I do not need to tell you that I had a bit of an attitude problem too. I didn’t want to arrange someone else’s fabulous meetings. I wanted to have my own fabulous meetings.
It didn’t last forever, even though for a few months it seemed it might. I managed to have my career because I was an extremely determined receptionist. Determined, that is, not to be a receptionist forever. In my down time, I asked my supervisor if I might be permitted to study scores and write articles at my desk so that I could keep music uppermost in my mind. When I got home at the end of a dreary, fluorescent-lit day, I forced myself to get the cello out and practise for two or three hours so that I could keep my technique up to scratch. If I was offered some orchestral subbing, guest lecturing, or other music-related work, I found a way to drop everything so that I could accept it.
In other words, I never gave up.
I worked extremely hard, and I made a lot of difficult sacrifices, including giving up my country to live in the United States.
And I was lucky. Lucky that I have supportive parents who gave me thousands even when they couldn’t afford it. Lucky that marvellous teachers including Natalia Pavlutskaya and the Takács Quartet took a chance on me. Lucky that Chamber Music New Zealand and Radio New Zealand gave me some much-needed exposure. Extraordinarily lucky that I landed a tenure-track job at the University of Idaho.
And I never gave up. Never. Never ever.
Did I achieve my wildest dreams? If you consider that my wildest dream was to be the second Yo Yo Ma, I guess you could say no. But what I did get–a career that I love where I get to perform and teach all over the world–is close enough for me not to regret a thing.
Does that make the ballerina/astronaut thing a delusional fantasy, a cruel building-up of hopes doomed to be dashed? Maybe. But the alternative might not be any better.

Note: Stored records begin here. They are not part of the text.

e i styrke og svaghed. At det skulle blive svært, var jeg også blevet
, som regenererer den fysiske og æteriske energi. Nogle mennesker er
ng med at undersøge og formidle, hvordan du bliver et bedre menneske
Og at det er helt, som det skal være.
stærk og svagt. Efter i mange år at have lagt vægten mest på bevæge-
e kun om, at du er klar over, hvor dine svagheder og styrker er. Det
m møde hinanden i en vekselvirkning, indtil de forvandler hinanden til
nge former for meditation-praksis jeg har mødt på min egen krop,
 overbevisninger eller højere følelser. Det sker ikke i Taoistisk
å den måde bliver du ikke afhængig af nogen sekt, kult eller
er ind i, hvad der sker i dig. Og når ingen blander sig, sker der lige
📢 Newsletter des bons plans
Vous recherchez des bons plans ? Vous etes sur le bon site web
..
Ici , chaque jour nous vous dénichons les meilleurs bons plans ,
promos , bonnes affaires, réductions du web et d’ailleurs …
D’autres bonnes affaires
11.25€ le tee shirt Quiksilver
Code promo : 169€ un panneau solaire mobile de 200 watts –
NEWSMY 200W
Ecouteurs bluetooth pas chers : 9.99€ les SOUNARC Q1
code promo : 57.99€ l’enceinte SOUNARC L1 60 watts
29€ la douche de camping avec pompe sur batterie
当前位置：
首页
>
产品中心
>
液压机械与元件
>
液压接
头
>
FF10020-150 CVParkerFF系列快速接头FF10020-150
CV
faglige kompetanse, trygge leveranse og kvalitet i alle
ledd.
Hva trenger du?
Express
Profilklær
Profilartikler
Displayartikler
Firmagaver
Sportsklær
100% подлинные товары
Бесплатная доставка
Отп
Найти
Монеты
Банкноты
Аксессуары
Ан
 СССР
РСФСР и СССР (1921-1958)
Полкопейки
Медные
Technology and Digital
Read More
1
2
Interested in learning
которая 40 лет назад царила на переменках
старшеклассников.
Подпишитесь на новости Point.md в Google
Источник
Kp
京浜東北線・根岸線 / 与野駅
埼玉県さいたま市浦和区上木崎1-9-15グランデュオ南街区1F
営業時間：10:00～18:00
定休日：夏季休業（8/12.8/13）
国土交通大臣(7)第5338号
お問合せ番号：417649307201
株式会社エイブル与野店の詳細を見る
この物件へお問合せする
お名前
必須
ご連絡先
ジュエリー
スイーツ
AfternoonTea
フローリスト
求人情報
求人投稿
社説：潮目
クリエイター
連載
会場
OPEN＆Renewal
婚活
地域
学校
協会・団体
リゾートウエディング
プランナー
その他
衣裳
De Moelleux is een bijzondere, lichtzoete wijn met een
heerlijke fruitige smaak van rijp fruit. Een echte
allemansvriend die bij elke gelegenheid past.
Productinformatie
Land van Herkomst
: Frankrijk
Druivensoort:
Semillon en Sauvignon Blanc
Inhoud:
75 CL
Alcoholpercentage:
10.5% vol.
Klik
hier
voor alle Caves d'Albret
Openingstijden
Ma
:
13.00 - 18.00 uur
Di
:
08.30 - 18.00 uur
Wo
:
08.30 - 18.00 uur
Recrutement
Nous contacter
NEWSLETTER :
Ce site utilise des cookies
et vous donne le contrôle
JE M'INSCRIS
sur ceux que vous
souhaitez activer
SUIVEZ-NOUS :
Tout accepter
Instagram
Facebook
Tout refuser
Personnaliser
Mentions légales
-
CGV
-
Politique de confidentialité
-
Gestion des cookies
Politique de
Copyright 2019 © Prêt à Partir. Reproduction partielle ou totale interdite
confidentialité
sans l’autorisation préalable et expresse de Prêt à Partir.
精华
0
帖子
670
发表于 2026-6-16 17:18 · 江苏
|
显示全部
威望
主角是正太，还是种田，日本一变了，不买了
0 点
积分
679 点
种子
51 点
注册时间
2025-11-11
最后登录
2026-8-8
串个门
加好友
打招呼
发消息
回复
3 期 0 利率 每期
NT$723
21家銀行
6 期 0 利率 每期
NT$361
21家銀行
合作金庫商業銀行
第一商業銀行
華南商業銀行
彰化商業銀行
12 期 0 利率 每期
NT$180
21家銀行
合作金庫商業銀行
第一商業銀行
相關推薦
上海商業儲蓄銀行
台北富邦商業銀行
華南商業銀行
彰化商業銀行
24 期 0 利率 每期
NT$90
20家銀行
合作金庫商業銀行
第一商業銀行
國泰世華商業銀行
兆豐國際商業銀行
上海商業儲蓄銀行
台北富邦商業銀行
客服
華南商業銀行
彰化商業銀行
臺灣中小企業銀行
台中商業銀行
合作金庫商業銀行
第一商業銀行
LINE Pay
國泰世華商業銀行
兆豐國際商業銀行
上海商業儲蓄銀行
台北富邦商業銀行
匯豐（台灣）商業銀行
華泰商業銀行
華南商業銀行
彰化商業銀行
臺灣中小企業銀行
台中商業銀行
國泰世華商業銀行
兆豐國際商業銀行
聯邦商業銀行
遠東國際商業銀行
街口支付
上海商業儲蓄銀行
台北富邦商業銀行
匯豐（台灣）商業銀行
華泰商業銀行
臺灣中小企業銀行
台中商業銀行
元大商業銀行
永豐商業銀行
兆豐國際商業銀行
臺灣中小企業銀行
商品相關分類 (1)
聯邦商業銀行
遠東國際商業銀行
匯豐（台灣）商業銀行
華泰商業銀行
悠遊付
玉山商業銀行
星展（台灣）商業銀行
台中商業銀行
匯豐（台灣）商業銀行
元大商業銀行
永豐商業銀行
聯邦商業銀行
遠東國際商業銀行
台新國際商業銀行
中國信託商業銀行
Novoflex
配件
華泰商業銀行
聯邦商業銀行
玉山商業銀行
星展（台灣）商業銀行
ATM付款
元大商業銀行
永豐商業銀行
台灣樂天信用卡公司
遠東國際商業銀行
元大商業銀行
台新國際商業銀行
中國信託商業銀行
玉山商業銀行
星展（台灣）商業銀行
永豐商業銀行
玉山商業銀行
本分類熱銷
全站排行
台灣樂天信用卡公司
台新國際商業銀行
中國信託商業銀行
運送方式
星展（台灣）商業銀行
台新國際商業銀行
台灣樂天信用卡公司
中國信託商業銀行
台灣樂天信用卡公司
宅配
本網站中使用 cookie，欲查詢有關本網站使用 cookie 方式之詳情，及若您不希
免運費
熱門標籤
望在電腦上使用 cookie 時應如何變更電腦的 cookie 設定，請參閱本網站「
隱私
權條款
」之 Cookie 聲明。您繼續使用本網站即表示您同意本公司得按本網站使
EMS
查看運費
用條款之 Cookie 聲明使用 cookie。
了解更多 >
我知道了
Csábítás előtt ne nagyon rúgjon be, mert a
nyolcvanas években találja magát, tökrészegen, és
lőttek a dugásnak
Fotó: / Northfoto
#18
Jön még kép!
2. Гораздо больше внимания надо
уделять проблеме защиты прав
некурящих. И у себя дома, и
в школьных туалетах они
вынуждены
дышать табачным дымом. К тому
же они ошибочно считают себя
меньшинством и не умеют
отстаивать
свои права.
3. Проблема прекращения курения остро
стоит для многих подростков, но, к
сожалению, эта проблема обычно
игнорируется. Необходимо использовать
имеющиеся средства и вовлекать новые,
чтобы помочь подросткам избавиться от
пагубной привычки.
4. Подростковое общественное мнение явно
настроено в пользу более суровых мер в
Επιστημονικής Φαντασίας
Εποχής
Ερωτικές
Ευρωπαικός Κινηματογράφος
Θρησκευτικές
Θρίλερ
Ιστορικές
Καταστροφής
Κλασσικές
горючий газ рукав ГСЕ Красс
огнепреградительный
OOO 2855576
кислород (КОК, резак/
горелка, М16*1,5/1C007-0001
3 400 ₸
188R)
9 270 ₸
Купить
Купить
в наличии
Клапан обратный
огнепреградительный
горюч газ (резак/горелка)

What should we do about this? Lead teenagers dreaming of a career in music around the dingy apartments and clapped-out cars of professional musicians, like Virgil showing Dante the Inferno? Make a conceptual art installation of our rejection letters, unpaid bills, and threatening notices from collections agencies? Tell these bright-eyed young people that dreams are much more fun when someone else is picking up the tab?
I don’t think so. We can only tell them that it might work and it might not. That you should only study music if you honestly can’t imagine your life without it, if having it as a beloved hobby would never be enough. But that if you can push through all the obstacles to success, the sheer dumb luck that you need to get anywhere, the neverending hard work, and the desire to quit, I can think of few better ways to spend one’s life.
And so, like the Queen of Hearts, I go on promoting the impossible.